Yes, I know you have to abandon your skepticism about coincidences when you read any mystery novel, but this one is a doozy. She's like "the master or the coincidence." I know this is a small town and all, but sheez!  There's a clue around every corner.

And still...I liked it. And it was somewhat funny. Smilish, one might say.

Monday, July 8, 2019

Second (for me) of the series

The Silence of the Library
by Miranda James

I was about to condemn this book in disgust. After forcing us to read numerous ever-lengthening passages of a melodramatic girl detective novel from the 1950's, she didn't even include the imaginary book's ending. But on second thought, I decided I was grateful not to be subjected to it. She wrote a synopsis of it, just enough to explain how the detective (a part-time librarian) used it as a clue to figure out his own mystery.

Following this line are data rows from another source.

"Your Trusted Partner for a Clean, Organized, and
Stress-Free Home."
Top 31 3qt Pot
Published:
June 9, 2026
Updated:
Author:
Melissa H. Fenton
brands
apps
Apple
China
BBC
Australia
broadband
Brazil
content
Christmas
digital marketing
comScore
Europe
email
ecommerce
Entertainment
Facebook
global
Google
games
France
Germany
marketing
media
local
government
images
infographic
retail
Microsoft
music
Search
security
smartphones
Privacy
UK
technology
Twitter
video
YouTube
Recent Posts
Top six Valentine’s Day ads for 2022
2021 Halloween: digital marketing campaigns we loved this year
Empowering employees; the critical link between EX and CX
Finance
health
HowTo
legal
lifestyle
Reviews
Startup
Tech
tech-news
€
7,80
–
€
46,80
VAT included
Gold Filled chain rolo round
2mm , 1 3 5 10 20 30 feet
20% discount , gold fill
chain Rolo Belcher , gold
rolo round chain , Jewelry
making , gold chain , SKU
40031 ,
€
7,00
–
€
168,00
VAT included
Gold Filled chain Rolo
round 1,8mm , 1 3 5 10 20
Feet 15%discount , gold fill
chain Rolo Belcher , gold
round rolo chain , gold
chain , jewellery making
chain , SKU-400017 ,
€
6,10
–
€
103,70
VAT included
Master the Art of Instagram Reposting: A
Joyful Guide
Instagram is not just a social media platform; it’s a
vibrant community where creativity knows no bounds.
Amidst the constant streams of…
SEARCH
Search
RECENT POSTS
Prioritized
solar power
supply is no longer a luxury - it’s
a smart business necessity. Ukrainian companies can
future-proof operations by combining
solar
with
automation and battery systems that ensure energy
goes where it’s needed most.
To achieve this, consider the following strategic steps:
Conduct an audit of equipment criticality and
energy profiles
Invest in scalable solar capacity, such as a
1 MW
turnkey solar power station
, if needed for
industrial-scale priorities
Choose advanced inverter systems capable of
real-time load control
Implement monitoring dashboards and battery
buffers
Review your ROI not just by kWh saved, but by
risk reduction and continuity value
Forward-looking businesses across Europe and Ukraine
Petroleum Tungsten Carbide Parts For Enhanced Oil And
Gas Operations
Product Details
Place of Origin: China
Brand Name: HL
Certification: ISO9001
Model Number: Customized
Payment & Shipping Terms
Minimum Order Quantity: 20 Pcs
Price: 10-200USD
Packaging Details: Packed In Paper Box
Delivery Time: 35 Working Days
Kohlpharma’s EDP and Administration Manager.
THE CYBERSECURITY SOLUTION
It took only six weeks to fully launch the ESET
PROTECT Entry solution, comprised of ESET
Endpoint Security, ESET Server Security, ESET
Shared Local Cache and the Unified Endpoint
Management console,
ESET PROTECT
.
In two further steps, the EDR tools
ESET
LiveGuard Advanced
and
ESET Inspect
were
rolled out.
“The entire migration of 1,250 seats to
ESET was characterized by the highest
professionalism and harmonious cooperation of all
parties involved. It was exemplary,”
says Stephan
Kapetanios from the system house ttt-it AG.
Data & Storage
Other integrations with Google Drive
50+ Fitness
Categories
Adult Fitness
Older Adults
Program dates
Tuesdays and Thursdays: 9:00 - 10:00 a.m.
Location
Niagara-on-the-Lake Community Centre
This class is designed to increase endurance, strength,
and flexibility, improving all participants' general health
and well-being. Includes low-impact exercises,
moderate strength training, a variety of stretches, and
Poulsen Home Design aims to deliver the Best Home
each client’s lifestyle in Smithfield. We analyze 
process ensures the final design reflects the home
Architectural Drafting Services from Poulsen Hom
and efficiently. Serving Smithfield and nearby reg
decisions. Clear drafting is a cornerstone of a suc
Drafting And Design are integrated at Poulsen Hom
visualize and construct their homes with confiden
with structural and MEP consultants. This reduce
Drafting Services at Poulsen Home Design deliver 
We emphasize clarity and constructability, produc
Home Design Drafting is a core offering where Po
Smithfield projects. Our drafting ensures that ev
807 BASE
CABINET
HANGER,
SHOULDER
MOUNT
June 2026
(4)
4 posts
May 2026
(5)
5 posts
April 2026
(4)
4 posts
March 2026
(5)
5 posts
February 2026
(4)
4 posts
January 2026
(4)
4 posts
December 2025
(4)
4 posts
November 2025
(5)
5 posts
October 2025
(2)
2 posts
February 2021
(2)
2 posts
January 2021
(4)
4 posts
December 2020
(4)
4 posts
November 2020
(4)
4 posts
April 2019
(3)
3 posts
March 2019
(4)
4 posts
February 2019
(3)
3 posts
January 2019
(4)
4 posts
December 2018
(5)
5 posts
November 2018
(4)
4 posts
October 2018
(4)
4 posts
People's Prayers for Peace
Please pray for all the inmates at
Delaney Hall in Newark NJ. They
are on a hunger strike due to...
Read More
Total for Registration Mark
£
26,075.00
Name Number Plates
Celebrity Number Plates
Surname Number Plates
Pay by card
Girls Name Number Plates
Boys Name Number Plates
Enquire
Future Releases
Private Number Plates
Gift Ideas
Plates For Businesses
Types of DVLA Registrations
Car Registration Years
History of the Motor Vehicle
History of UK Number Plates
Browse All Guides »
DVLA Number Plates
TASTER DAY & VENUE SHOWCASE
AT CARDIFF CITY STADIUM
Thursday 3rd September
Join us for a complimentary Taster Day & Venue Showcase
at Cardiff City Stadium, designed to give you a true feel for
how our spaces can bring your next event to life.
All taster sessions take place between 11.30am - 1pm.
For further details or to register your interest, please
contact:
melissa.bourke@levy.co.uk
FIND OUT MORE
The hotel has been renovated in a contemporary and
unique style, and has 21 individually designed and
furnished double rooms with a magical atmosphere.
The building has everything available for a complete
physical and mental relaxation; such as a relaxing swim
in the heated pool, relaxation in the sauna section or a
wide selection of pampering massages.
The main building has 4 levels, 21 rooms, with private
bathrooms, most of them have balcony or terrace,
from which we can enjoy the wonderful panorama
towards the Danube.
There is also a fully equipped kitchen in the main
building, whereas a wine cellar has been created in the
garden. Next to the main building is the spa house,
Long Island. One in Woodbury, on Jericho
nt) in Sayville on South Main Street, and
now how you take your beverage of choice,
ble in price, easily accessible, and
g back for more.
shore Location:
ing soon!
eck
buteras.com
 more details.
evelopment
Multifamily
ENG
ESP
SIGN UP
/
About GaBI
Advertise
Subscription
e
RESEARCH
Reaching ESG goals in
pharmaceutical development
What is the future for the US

So this book, the second of my three "cat mystery" series to try, is getting a solid B rating from me. Good enough to read another, but not good enough to seek another one out.

One point in its favor is that the cat behaves like a cat. The first series I read had a cat that exhibited strongly un-catlike behaviors.  But this cat--Diesel--acts just like a real cat.  He sleeps, begs for food, scratches on closed doors, and trips up people when darting out after a thrown toy.  About the only improvement I could ask for is that he throw up from time to time--on the good furniture, of course.

Tuesday, July 2, 2019

Cat in the Stacks review

Arsenic and Old Books
by Miranda James

Great mystery--kept me guessing until the end. The author did have a tendency to draw out the suspense by having her detective take a break at key moments. Instead of rushing through the old diaries at breakneck pace, he'd get a headache, feel the need to stretch, or let his cat's appetite be a reason to knock off for the night.  Or, when faced with two sets of evidence to examine, he looks at the least interesting one first and then gets interrupted before he can review the second.

I noticed only one minor howler...maybe...but it's hard to describe without letting things slip.

I'll definitely read another one or ten of these.